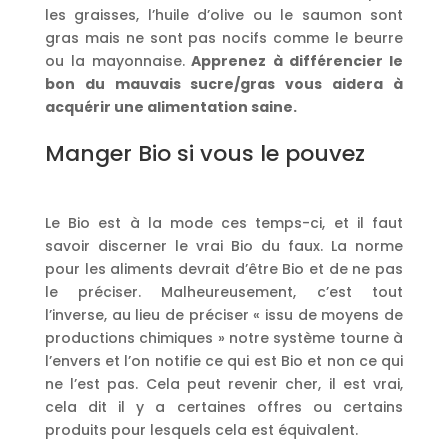
les graisses, l’huile d’olive ou le saumon sont
gras mais ne sont pas nocifs comme le beurre
ou la mayonnaise.
Apprenez à différencier le
bon du mauvais sucre/gras vous aidera à
acquérir une alimentation saine.
Manger Bio si vous le pouvez
Le Bio est à la mode ces temps-ci, et il faut
savoir discerner le vrai Bio du faux. La norme
pour les aliments devrait d’être Bio et de ne pas
le préciser. Malheureusement, c’est tout
l’inverse, au lieu de préciser « issu de moyens de
productions chimiques » notre système tourne à
l’envers et l’on notifie ce qui est Bio et non ce qui
ne l’est pas. Cela peut revenir cher, il est vrai,
cela dit il y a certaines offres ou certains
produits pour lesquels cela est équivalent.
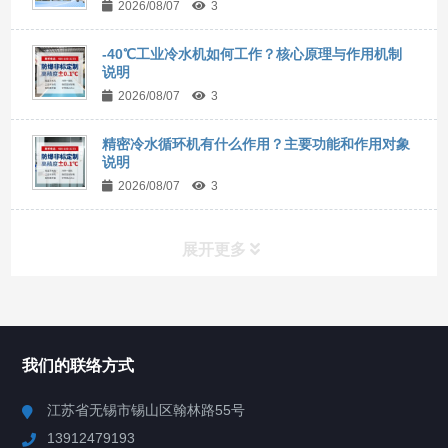
2026/08/07
3
-40℃工业冷水机如何工作？核心原理与作用机制
说明
2026/08/07
3
精密冷水循环机有什么作用？主要功能和作用对象
说明
2026/08/07
3
展开更多
所有分类
NAV
我们的联络方式
Chiller高精度冷热循环器
江苏省无锡市锡山区翰林路55号
13912479193
Chiller高精度制冷循环器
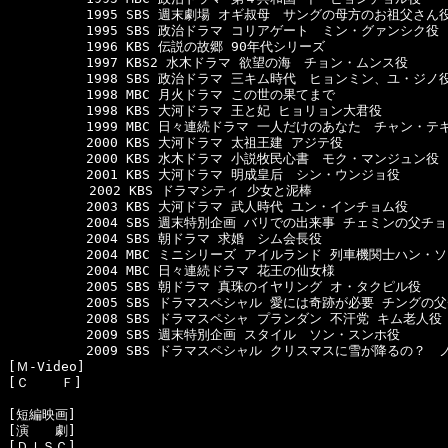
　　　　　　1995 SBS 週末劇場 オギ叔母　サングの母方のお祖父さん役
　　　　　　1995 SBS 政治ドラマ コリアゲート　ミン・グァンシク役

　　　　　　1996 KBS 伝説の故郷 90年代シリーズ

　　　　　　1997 KBS2 水木ドラマ 欲望の海　チョン・ムンス役

　　　　　　1998 SBS 政治ドラマ 三キム時代　ヒョンミン、ユ・ジノ役
　　　　　　1998 MBC 月火ドラマ この世の果てまで

　　　　　　1998 KBS 大河ドラマ 王と妃 ヒョリョン大君役

　　　　　　1999 MBC 日々連続ドラマ 一人だけのあなた　チャン・テギ
　　　　　　2000 KBS 大河ドラマ 太祖王建 アジテ役

　　　　　　2000 KBS 水木ドラマ 小説牧民心書　モク・マンジュン役

　　　　　　2001 KBS 大河ドラマ 明成皇后　シン・ウンジョ役

  　　　　　2002 KBS ドラマシティ 少女と泥棒

　　　　　　2003 KBS 大河ドラマ 武人時代 ユン・インチョム役

　　　　　　2004 SBS 週末特別企画 バリでの出来事 チェミンの父チ
　　　　　　2004 SBS 朝ドラマ 求婚　シム会長役

　　　　　　2004 MBC ミニシリーズ アイルランド 列車機関士ハン・ソ
　　　　　　2004 MBC 日々連続ドラマ 花王の仙女様

　　　　　　2005 SBS 朝ドラマ 真珠のイヤリング オ・タクピル役

　　　　　　2005 SBS ドラマスペシャル 愛には奇跡が必要 チングの父
　　　　　　2008 SBS ドラマスペシャ プランダン 不汗党 キム老人役 
　　　　　　2009 SBS 週末特別企画 スタイル　ソン・スンホ役

　　　　　　2009 SBS ドラマスペシャル クリスマスに雪が降るの？　ノ
[Ｍ-Video]　

[Ｃ    Ｆ]　

[短編映画]　

[演　　劇]　

[ＤＩＳＣ]
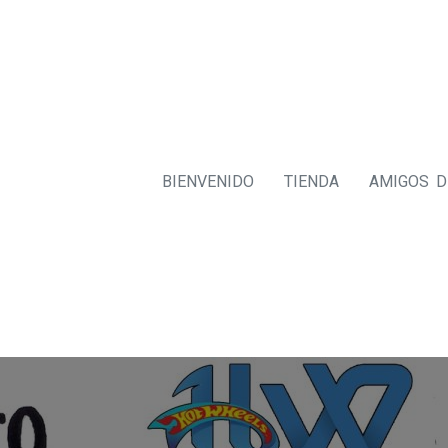
BIENVENIDO
TIENDA
AMIGOS 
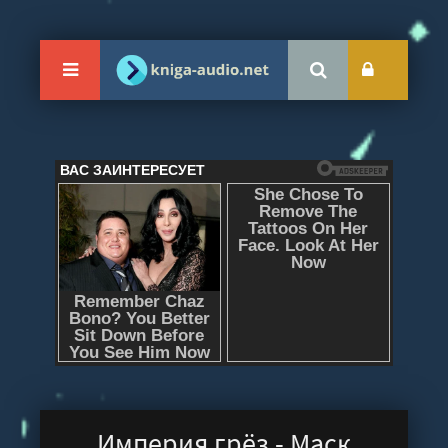
Империя грёз - Маск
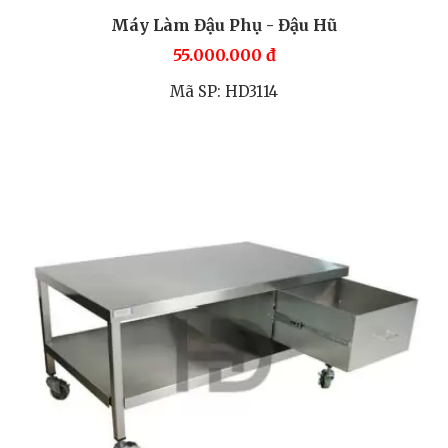
Máy Làm Đậu Phụ - Đậu Hũ
55.000.000
đ
Mã SP: HD3114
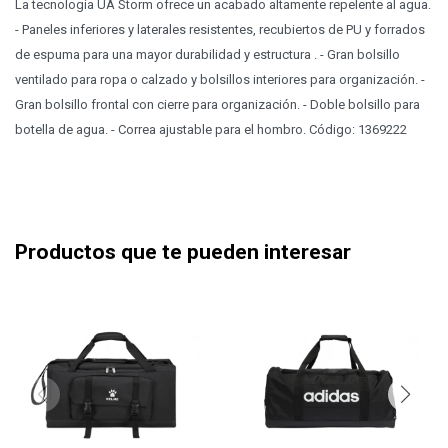
La tecnología UA Storm ofrece un acabado altamente repelente al agua.
- Paneles inferiores y laterales resistentes, recubiertos de PU y forrados
de espuma para una mayor durabilidad y estructura . - Gran bolsillo
ventilado para ropa o calzado y bolsillos interiores para organización. -
Gran bolsillo frontal con cierre para organización. - Doble bolsillo para
botella de agua. - Correa ajustable para el hombro. Código: 1369222
Productos que te pueden interesar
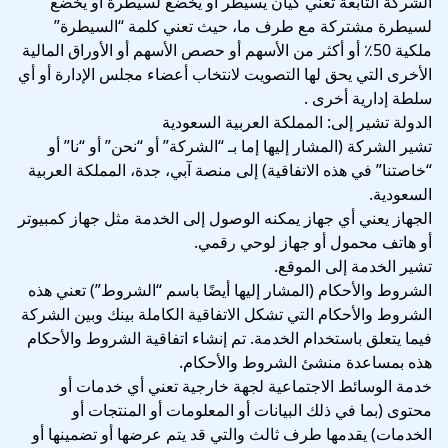
الشركة التابعة تعني كيان يسيطر أو يخضع لسيطرة أو يخضع
لسيطرة مشتركة مع طرف ما، حيث تعني كلمة “السيطرة”
ملكية 50٪ أو أكثر من الأسهم أو حصص الأسهم أو الأوراق المالية
الأخرى التي يحق لها التصويت لانتخاب أعضاء مجلس الإدارة أو أي
سلطة إدارية أخرى .
الدولة تشير إلى: المملكة العربية السعودية
تشير الشركة (المشار إليها إما بـ “الشركة” أو “نحن” أو “نا” أو
“خاصتنا” في هذه الاتفاقية) إلى منصة آبي، جدة، المملكة العربية
السعودية.
الجهاز يعني أي جهاز يمكنه الوصول إلى الخدمة مثل جهاز كمبيوتر
أو هاتف محمول أو جهاز لوحي رقمي.
تشير الخدمة إلى الموقع.
الشروط والأحكام (المشار إليها أيضًا باسم “الشروط”) تعني هذه
الشروط والأحكام التي تشكل الاتفاقية الكاملة بينك وبين الشركة
فيما يتعلق باستخدام الخدمة. تم إنشاء اتفاقية الشروط والأحكام
هذه بمساعدة منشئ الشروط والأحكام.
خدمة الوسائط الاجتماعية لجهة خارجية تعني أي خدمات أو
محتوى (بما في ذلك البيانات أو المعلومات أو المنتجات أو
الخدمات) يقدمها طرف ثالث والتي قد يتم عرضها أو تضمينها أو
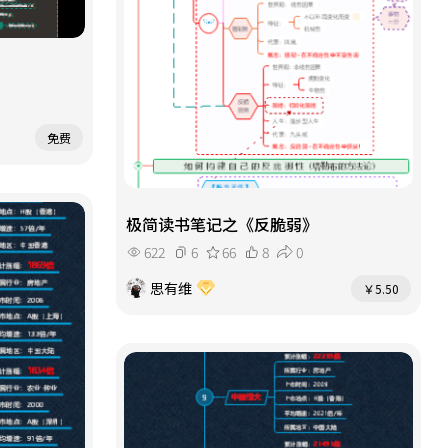
免费
极简读书笔记之《反脆弱》
622
6
66
8
0
思有维
￥5.50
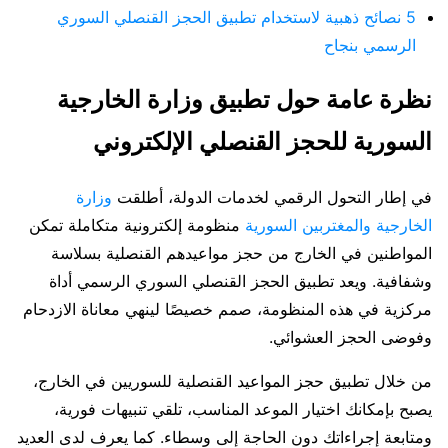
5 نصائح ذهبية لاستخدام تطبيق الحجز القنصلي السوري
الرسمي بنجاح
نظرة عامة حول تطبيق وزارة الخارجية
السورية للحجز القنصلي الإلكتروني
في إطار التحول الرقمي لخدمات الدولة، أطلقت
وزارة
الخارجية والمغتربين السورية
منظومة إلكترونية متكاملة تمكن
المواطنين في الخارج من حجز مواعيدهم القنصلية بسلاسة
وشفافية. ويعد تطبيق الحجز القنصلي السوري الرسمي أداة
مركزية في هذه المنظومة، صمم خصيصًا لينهي معاناة الازدحام
وفوضى الحجز العشوائي.
من خلال تطبيق حجز المواعيد القنصلية للسوريين في الخارج،
يصبح بإمكانك اختيار الموعد المناسب، تلقي تنبيهات فورية،
ومتابعة إجراءاتك دون الحاجة إلى وسطاء. كما يعرف لدى العديد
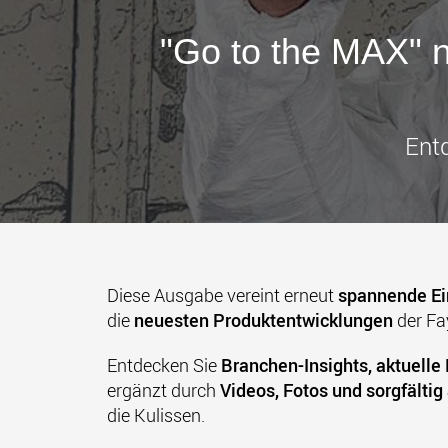
"Go to the MAX" n
Entd
Diese Ausgabe vereint erneut
spannende Ei
die
neuesten Produktentwicklungen
der Fa
Entdecken Sie
Branchen-Insights, aktuelle
ergänzt durch
Videos, Fotos und sorgfälti
die Kulissen.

----------

▶ [PROMPT]: Return, unchanged, the lines of the material from the line with "La tecnología UA" to the line with "Productos que te pueden interesar", including both of those lines.

▶ [EXERCISE RESPONSE]:
La tecnología UA Storm ofrece un acabado altamente repelente al agua.
- Paneles inferiores y laterales resistentes, recubiertos de PU y forrados
de espuma para una mayor durabilidad y estructura . - Gran bolsillo
ventilado para ropa o calzado y bolsillos interiores para organización. -
Gran bolsillo frontal con cierre para organización. - Doble bolsillo para
botella de agua. - Correa ajustable para el hombro. Código: 1369222
Productos que te pueden interesar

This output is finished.